Editor's Choice Entertainment

Now ‘Bola na Lesa’ on song

DANDY Krazy.

THE beautiful game of football is full of traditions, rituals and mantras; at the Under 20 World Cup in South Korea, the junior Chipolopolo made

headlines for their rituals which included praying together with the mantra being christened Bola na Lesa.
Now, that mantra has been made into a song by Kayombo aka King Kayo, Felix, Mampi and King Dandy.
There are a lot of people who have been taken aback by the same mantra as they believe that there is no way God can take sides in a football. For them, you can only win the game through hard work although luck does sometimes creep in.
Well, King Kayo has an explanation.
“The song is called Bola na Lesa. The way Zambia is, it’s a Christian nation and each and everything that we do in Zambia, we mix with religion, so, we’re just praising the junior Chipolopolo for the great job that they did at the World Cup, for qualifying and for lifting the Africa Cup,” King Kayo explains.

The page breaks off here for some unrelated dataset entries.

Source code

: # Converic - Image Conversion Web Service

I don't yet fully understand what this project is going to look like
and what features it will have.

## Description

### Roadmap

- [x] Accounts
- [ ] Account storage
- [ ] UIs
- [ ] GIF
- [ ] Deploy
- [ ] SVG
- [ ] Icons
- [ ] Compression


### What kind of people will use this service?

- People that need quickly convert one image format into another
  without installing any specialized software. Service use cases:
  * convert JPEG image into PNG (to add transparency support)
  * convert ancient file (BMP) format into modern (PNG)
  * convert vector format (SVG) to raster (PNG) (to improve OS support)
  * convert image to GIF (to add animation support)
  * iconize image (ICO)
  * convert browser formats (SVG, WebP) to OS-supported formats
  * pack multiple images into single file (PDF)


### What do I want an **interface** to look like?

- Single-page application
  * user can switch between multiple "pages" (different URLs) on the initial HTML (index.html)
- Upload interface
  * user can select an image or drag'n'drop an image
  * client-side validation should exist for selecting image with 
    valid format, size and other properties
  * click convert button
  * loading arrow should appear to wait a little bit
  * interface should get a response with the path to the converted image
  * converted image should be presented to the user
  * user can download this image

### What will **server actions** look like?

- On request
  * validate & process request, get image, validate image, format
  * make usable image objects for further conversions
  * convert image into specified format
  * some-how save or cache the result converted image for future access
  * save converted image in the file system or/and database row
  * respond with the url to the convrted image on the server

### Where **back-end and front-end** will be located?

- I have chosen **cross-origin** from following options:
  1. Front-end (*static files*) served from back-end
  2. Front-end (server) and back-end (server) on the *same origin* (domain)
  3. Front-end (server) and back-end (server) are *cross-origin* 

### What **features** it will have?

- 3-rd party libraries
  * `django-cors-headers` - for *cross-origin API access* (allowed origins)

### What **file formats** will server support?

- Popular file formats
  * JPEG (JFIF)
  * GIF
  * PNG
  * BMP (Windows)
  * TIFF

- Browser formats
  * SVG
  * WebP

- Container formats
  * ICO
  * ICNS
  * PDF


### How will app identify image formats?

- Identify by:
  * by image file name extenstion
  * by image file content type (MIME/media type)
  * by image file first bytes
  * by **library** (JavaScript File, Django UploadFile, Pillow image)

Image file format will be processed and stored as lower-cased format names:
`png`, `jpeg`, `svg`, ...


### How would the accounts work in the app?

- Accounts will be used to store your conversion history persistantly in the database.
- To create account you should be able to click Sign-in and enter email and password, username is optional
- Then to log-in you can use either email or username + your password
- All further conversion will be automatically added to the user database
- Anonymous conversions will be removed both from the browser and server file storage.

“It will be playing every time there’s football, it’s generally a football song; a song for the nation so that we can encourage our young men to work very hard, have a brighter future and become millionaires in football.”
The song came out just before the junior bullets bowed out of the World Cup after losing to Italy in the quarter finals. The video for the song, which was shot at Kayo Lodge, has already started playing.

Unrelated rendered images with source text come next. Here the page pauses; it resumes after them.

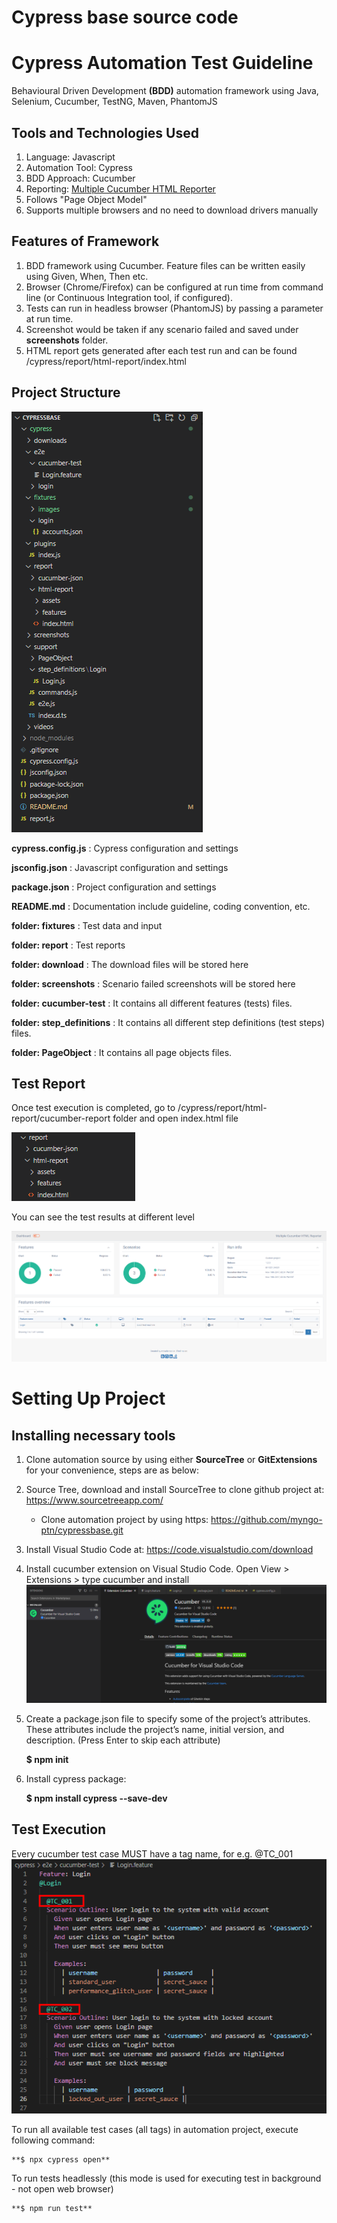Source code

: # Cypress base source code

# Cypress Automation Test Guideline

Behavioural Driven Development **(BDD)** automation framework using Java, Selenium, Cucumber, TestNG, Maven, PhantomJS


## Tools and Technologies Used
1. Language: Javascript
2. Automation Tool: Cypress
3. BDD Approach: Cucumber
4. Reporting: [Multiple Cucumber HTML Reporter](https://www.npmjs.com/package/multiple-cucumber-html-reporter)
5. Follows "Page Object Model"
6. Supports multiple browsers and no need to download drivers manually


## Features of Framework
1. BDD framework using Cucumber. Feature files can be written easily using Given, When, Then etc.
2. Browser (Chrome/Firefox) can be configured at run time from command line (or Continuous Integration tool, if configured).
3. Tests can run in headless browser (PhantomJS) by passing a parameter at run time.
4. Screenshot would be taken if any scenario failed and saved under **screenshots** folder.
5. HTML report gets generated after each test run and can be found /cypress/report/html-report/index.html


## Project Structure
![project-structure](cypress/fixtures/images/project_structure.png)

**cypress.config.js** : Cypress configuration and settings

**jsconfig.json** : Javascript configuration and settings

**package.json** : Project configuration and settings

**README.md** : Documentation include guideline, coding convention, etc.

**folder: fixtures** : Test data and input

**folder: report** : Test reports

**folder: download** : The download files will be stored here

**folder: screenshots** : Scenario failed screenshots will be stored here

**folder: cucumber-test** : It contains all different features (tests) files.

**folder: step_definitions** : It contains all different step definitions (test steps) files.

**folder: PageObject** : It contains all page objects files.


## Test Report ##

Once test execution is completed, go to /cypress/report/html-report/cucumber-report folder and open index.html file

![test-report](cypress/fixtures/images/test_report_folder.png)

You can see the test results at different level

![cucumber-report](cypress/fixtures/images/cucumber_report.png)



# Setting Up Project

## Installing necessary tools

1) Clone automation source by using either **SourceTree** or **GitExtensions** for your convenience, steps are as below:

2) Source Tree, download and install SourceTree to clone github project at: https://www.sourcetreeapp.com/

   - Clone automation project by using https: https://github.com/myngo-ptn/cypressbase.git
   
3) Install Visual Studio Code at: https://code.visualstudio.com/download
4) Install cucumber extension on Visual Studio Code. Open View > Extensions > type cucumber and install
   ![cucumber_extension](cypress/fixtures/images/cucumber_extension.png)

5) Create a package.json file to specify some of the project’s attributes. These attributes include the project’s name, initial version, and description. (Press Enter to skip each attribute)

    **$ npm init**

6) Install cypress package:

    **$ npm install cypress --save-dev**

## Test Execution
Every cucumber test case MUST have a tag name, for e.g. @TC_001
   ![tag_name](cypress/fixtures/images/tag_name.png)

To run all available test cases (all tags) in automation project, execute following command:

    **$ npx cypress open**

To run tests headlessly (this mode is used for executing test in background - not open web browser)

    **$ npm run test**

“It is a general song where we’re also praising the senior national team; it’s not only the Under-20. On this song, I decided to use different artistes, it’s an idea that I and Felix came up with and we invited Mampi and Dandy Crazy so that we can have a different feel,” King Kayo further explains.
“It was produced by Jazz Boy Entertainment. The video was done by DJ Lo, co-produced by me King Kayo and the executive producer is Mateyo Ngulube.”

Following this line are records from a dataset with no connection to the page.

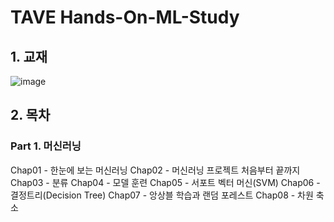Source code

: # TAVE Hands-On-ML-Study
## 1. 교재
![image](https://github.com/user-attachments/assets/cb7d76ea-dc51-413a-8c0b-4cef6fd90db1)

## 2. 목차
### Part 1. 머신러닝
Chap01 - 한눈에 보는 머신러닝
Chap02 - 머신러닝 프로젝트 처음부터 끝까지
Chap03 - 분류
Chap04 - 모델 훈련
Chap05 - 서포트 벡터 머신(SVM)
Chap06 - 결정트리(Decision Tree)
Chap07 - 앙상블 학습과 랜덤 포레스트
Chap08 - 차원 축소

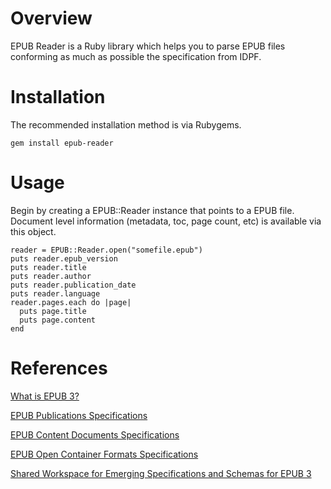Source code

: # Overview

EPUB Reader is a Ruby library which helps you to parse EPUB files conforming
as much as possible the specification from IDPF.

# Installation

The recommended installation method is via Rubygems.

    gem install epub-reader

# Usage

Begin by creating a EPUB::Reader instance that points to a EPUB file. Document
level information (metadata, toc, page count, etc) is available via this object.

    reader = EPUB::Reader.open("somefile.epub")
    puts reader.epub_version
    puts reader.title
    puts reader.author
    puts reader.publication_date
    puts reader.language
    reader.pages.each do |page|
      puts page.title
      puts page.content
    end

# References

[What is EPUB 3?](http://shop.oreilly.com/product/0636920022442.do)

[EPUB Publications Specifications](http://idpf.org/epub/30/spec/epub30-publications.html)

[EPUB Content Documents Specifications](http://idpf.org/epub/30/spec/epub30-contentdocs.html)

[EPUB Open Container Formats Specifications](http://idpf.org/epub/30/spec/epub30-ocf.html)

[Shared Workspace for Emerging Specifications and Schemas for EPUB 3](http://code.google.com/p/epub-revision/downloads/list)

Of course, songs have for a long time been associated with football. For instance, Liverpool Football Club has “You’ll Never Walk Alone” whose bittersweet lyrics and melody perfectly match the triumphant melancholy of being a Liverpool supporter.
But worryingly, most football fans have taken the Bola na Lesa refrain to extremes to an extent where they perceive any form of rituals by opponents (Senegal are victims) as being ungodly if not altogether evil against their “Christian national football team”.
But so that it is made clear, rituals are part and parcel of football.
Examples abound in that regard: In the run-up to France’s World Cup win on home soil in 1998, before every game, their captain Laurent Blanc kissed the bald head of the goalkeeper Fabian Barthez even in the final game in which he was suspended; Ivory Coast defender Kolo Toure insists on being the last player to enter the pitch before the start of play; during warm-up, one of England’s leading goal scorer’s Gary Linekar would never shoot towards goal in fear of hitting the back of the net and wasting one of his goals; and there is also the case of former Argentina goalkeeper Sergio Goycochea who believed he brought good luck before every penalty shoot his team faced by urinating on the pitch, it is ritual that worked at the 1990 World Cup in both the quarter and semi-finals but not in the final against West Germany – maybe the bladder was empty.
Zambian football fans will be hoping the Bola na Lesa chant will not be empty; after all, its Bola na Lesa.